Frozen I stood, not by frost, but fear.

We lined the gunwales, cutlasses and axes slick in our grips; our throats dry as the breeze that carried us, inevitable as time, into our enemy’s reach. My heart was a smith’s hammer against my breast, beating with the quarters drum, thrumming to break out.

Two ships, of two-hundred souls each, meeting by a sliver of chance in this silver-hued, sky-vast sea. We were crawling up their port-side, but already I could mark sweat-glazed French faces.

Wouldst thou think ill o’me if, in this moment, I wished I were born of Brittany, over Britain? For I would find myself amongst the ragged, rabid dogs that now hollered for English blood. But then England hollered back. Lo, we haggard hounds leaned o’er the gunwales and bellowed! What we might do, would do, will do, with our shots and swords unto them, with some invoking mothers, daughters, and the Lord.

But not I. Though my throat was past raw, I dared not use it. The men at my flanks were frothing at their muzzles, but there I swayed, saving my spittle. For I could not scream, or speak, but barely breathe. Against the gunwale I leaned, a flintlock in my left grasp and in my right, a cleaver.

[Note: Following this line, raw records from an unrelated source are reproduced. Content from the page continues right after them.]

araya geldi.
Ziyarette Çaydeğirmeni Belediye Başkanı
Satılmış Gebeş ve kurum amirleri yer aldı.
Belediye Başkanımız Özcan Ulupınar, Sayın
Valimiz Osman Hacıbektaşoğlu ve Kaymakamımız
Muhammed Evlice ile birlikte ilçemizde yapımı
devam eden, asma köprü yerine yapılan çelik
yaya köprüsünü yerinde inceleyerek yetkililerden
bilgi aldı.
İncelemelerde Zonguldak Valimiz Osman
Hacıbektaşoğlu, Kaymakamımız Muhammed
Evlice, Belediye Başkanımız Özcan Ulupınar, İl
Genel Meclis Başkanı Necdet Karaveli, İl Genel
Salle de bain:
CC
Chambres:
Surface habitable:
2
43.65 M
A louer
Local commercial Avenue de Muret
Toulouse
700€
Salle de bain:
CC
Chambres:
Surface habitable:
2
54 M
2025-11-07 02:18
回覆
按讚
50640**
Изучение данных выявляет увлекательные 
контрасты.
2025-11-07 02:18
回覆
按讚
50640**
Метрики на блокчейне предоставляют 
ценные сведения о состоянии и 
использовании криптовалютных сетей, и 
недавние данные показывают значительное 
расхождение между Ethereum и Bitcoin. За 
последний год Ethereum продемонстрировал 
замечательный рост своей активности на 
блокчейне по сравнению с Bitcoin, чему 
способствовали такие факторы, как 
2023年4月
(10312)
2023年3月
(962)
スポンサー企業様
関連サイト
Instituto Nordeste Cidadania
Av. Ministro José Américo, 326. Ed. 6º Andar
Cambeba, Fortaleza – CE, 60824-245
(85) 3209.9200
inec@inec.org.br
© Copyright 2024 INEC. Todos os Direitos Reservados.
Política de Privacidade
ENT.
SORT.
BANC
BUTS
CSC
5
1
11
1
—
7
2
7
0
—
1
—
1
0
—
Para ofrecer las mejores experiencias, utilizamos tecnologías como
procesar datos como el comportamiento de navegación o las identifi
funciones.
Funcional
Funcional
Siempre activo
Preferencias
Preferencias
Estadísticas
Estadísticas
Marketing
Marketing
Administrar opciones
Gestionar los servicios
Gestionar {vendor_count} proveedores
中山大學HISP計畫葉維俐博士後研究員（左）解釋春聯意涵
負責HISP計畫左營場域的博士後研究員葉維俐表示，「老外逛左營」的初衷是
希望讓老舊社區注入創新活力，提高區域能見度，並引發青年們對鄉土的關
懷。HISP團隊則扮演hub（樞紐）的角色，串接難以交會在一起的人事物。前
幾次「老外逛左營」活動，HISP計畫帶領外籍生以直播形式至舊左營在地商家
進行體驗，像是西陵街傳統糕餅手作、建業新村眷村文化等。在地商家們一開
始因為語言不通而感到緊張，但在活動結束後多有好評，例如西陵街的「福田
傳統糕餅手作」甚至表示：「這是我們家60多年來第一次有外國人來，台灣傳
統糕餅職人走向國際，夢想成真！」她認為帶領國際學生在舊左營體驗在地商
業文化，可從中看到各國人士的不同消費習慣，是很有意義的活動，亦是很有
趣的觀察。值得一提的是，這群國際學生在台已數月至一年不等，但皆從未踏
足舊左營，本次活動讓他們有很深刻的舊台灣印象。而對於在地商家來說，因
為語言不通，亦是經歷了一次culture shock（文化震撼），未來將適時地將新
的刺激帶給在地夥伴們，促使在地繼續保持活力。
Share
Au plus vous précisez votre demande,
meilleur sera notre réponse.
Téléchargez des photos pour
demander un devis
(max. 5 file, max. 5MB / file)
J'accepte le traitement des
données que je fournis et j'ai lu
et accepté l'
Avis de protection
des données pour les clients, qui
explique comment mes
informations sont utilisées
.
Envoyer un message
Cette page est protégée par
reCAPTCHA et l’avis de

‘Cleaver’ is not a byname for my boarding axe or cutlass. Aye, we have drawn blood in countless encounters, but ne’er have we taken life. This knife is first to hand for broth bones and officer’s roasts. “All hands!” the cry had rung, so to deck we scrambled, and the flintlock pistol was thrust unto me.

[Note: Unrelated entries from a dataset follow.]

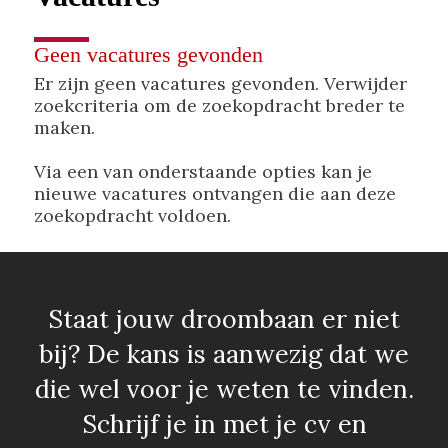
Geen vacatures gevonden
Er zijn geen vacatures gevonden. Verwijder
zoekcriteria om de zoekopdracht breder te
maken.
Via een van onderstaande opties kan je
nieuwe vacatures ontvangen die aan deze
zoekopdracht voldoen.
Staat jouw droombaan er niet
bij? De kans is aanwezig dat we
die wel voor je weten te vinden.
Schrijf je in met je cv en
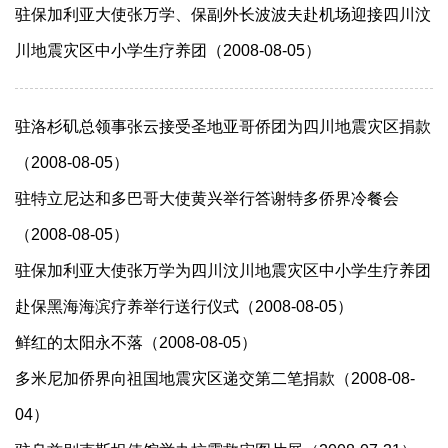
驻保加利亚大使张万学、保副外长波波夫赴机场迎接四川汶
川地震灾区中小学生疗养团（2008-08-05）
驻洛杉矶总领事张云接受圣地亚哥侨团为四川地震灾区捐款
（2008-08-05）
驻特立尼达和多巴哥大使黄兴举行答谢特多侨界冷餐会
（2008-08-05）
驻保加利亚大使张万学为四川汶川地震灾区中小学生疗养团
赴保黑海海滨疗养举行送行仪式（2008-08-05）
鲜红的太阳永不落（2008-08-05）
多米尼加侨界向祖国地震灾区递交第二笔捐款（2008-08-
04）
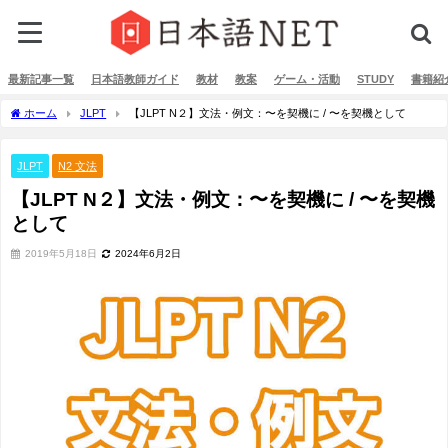
最新記事一覧
日本語教師ガイド
教材
教案
ゲーム・活動
STUDY
書籍紹
ホーム
JLPT
【JLPT N２】文法・例文：〜を契機に / 〜を契機として
JLPT
N2 文法
【JLPT N２】文法・例文：〜を契機に / 〜を契機
として
2019年5月18日
2024年6月2日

I knew not how to use it — an inkling would have to do.

I am no pyrate. I ne’er sought to be. I chose to see the world, as a galley cook, albeit. Yet here I stood, under grey skies, the gunwhale and me and four-hundred souls, about to meet our doom and maker. Our maker, aye. If here He be, then a certain recipe for blood He hath made ready. The ingredients were cast in Fate’s pot, to be stirred until red.

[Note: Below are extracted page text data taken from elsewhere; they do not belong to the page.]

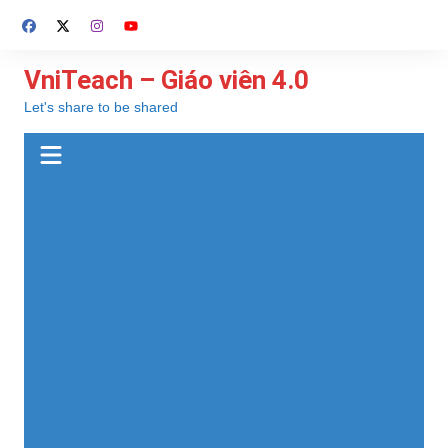
Chuyển
đến
phần
VniTeach – Giáo viên 4.0
nội
Let's share to be shared
dung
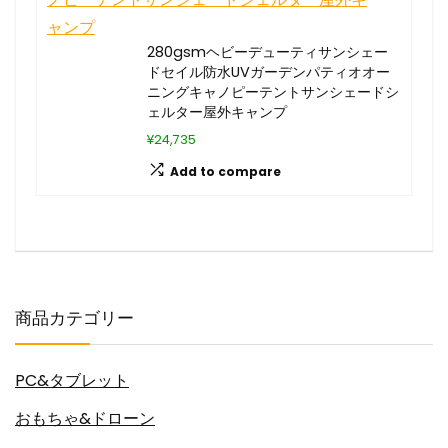
280gsmヘビーデューティサンシェー
ドセイル防水UVガーデンパティオオー
ニングキャノピーテントサンシェードシ
ェルター屋外キャンプ
¥24,735
Add to compare
商品カテゴリー
PC&タブレット
おもちゃ&ドローン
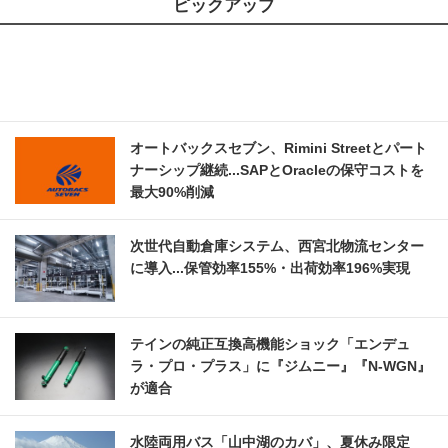
ピックアップ
オートバックスセブン、Rimini Streetとパート
ナーシップ継続...SAPとOracleの保守コストを
最大90%削減
次世代自動倉庫システム、西宮北物流センター
に導入...保管効率155%・出荷効率196%実現
テインの純正互換高機能ショック「エンデュ
ラ・プロ・プラス」に『ジムニー』『N-WGN』
が適合
水陸両用バス「山中湖のカバ」、夏休み限定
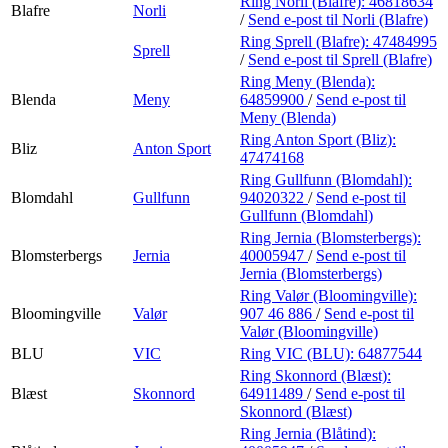
Ring Norli (Blafre):
46818634
Blafre
Norli
/
Send e-post
til Norli (Blafre)
Ring Sprell (Blafre):
47484995
Sprell
/
Send e-post
til Sprell (Blafre)
Ring Meny (Blenda):
Blenda
Meny
64859900
/
Send e-post
til
Meny (Blenda)
Ring Anton Sport (Bliz):
Bliz
Anton Sport
47474168
Ring Gullfunn (Blomdahl):
Blomdahl
Gullfunn
94020322
/
Send e-post
til
Gullfunn (Blomdahl)
Ring Jernia (Blomsterbergs):
Blomsterbergs
Jernia
40005947
/
Send e-post
til
Jernia (Blomsterbergs)
Ring Valør (Bloomingville):
Bloomingville
Valør
907 46 886
/
Send e-post
til
Valør (Bloomingville)
BLU
VIC
Ring VIC (BLU):
64877544
Ring Skonnord (Blæst):
Blæst
Skonnord
64911489
/
Send e-post
til
Skonnord (Blæst)
Ring Jernia (Blåtind):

Red as the cross of St George that fluttered o’erhead.

Frozen I stood, not by frost, but fear. I gripped my tools tight, and listened, not to the singing steel and scorching oak, but my disquiet heart. I stole a salted breath before powder smoke soiled the air. For now it began.

Take me, the cook’s hand, plunged into the fray. Toss and turn him, stun and sear him. Then the blinding, thundering broadside, and swift volleys of lead spheres. Splinter, fracture, rupture, ruin. Now bring us all to boil, this four-hundred soul-soup, and skim off the living from the slop.

By some grace, or gristle of luck, I shall rise up to the top.